La mattina del 16 dicembre Ed Lippie, preparatore atletico e uomo di massima fiducia di Jim Pallotta, che ha appena lasciato dopo tre anni la Roma per tornare a Boston, si sistema di fronte al suo pc. Ha delle cose importanti da scrivere, che il suo presidente deve sapere. Una fronda, e che fronda, chiede tre teste: l’allenatore, il direttore sportivo, e Francesco Totti. (…) Con prosa anglosassone, asciutta, spiega a Pallotta di avere ancora occhi e orecchie dentro Trigoria. Le sue fonti — scrive — lo informano regolarmente con messaggi e telefonate. E quello che raccontano è sorprendente. Spiega che i quattro “senatori”, che cita — De Rossi, Kolarov, Dzeko e Manolas — ritengono il gioco di Di Francesco dissennato, dispendioso sul piano della corsa ma misero su quello della tattica.




(…) Monchi. Lippie scrive che a Trigoria è visto come il fumo negli occhi. Lo vivono come un narcisista che ha riempito la squadra di giocatori per i quali vincere o perdere è la stessa cosa. Gli rimproverano doppiezza nei rapporti, insofferenza nei confronti dei giocatori di seconda fascia, capacità manipolatorie nelle informazioni in uscita da Trigoria e un mercato che non è passato attraverso una corretta due diligence.

E tuttavia è l’ultima delle informazioni che Lippie scrive al presidente quella che prefigura la catastrofe. Se le fonti dell’ex preparatore dicono il vero la squadra soffre la presenza di Totti nel suo nuovo ruolo di dirigente. Le percezioni negative che trasmette allo spogliatoio. L’ottavo re di Roma, il suo figlio prediletto, è mal tollerato — così scrive Lippie — da coloro a cui ha consegnato il testimone e che pubblicamente non smettono di celebrarlo.
Le fonti di Lippie chiedono che l’ex “Capitano” venga allontanato da Trigoria se necessario cacciando Di Francesco cui Totti è legatissimo. E sostituendolo con qualcuno che lo tenga lontano.

Ed Lippie svela quindi l’identità delle sue fonti.
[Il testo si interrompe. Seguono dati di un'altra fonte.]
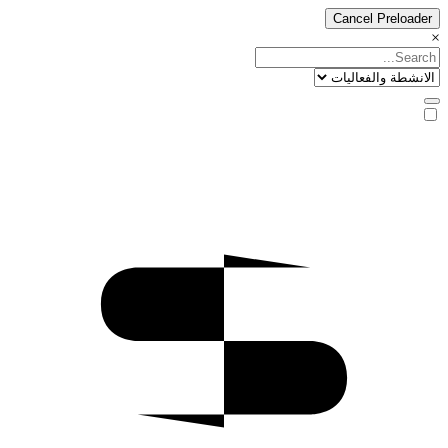
Cancel Preloader
×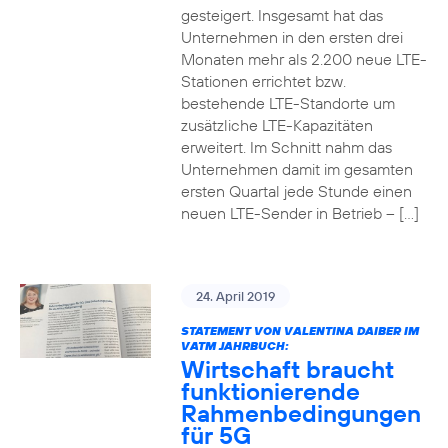
gesteigert. Insgesamt hat das
Unternehmen in den ersten drei
Monaten mehr als 2.200 neue LTE-
Stationen errichtet bzw.
bestehende LTE-Standorte um
zusätzliche LTE-Kapazitäten
erweitert. Im Schnitt nahm das
Unternehmen damit im gesamten
ersten Quartal jede Stunde einen
neuen LTE-Sender in Betrieb – […]
24. April 2019
STATEMENT VON VALENTINA DAIBER IM
VATM JAHRBUCH:
Wirtschaft braucht
funktionierende
Rahmenbedingungen
für 5G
Sono il medico sociale Riccardo Del Vescovo e il fisioterapista Damiano Stefanini. Indica in particolare Del Vescovo come il più convinto che la Roma debba essere “detottizzata”. Pallotta trasecola. E con lui, i suoi soci, facoltosi signori che non amano mettere i loro soldi in un circo senza domatori. Monchi, Totti e l’intera struttura societaria, a partire dall’allora dg Mauro Baldissoni e dal media strategist Guido Fienga, vengono informati della mail. Monchi rassegna le dimissioni (che vengono respinte). Per Totti quel racconto è una ferita profonda. Occorre mettere mano dentro lo spogliatoio – dice alla società – e bisogna cominciare proprio dal medico e dal fisioterapista; le cose non potranno che andare peggio.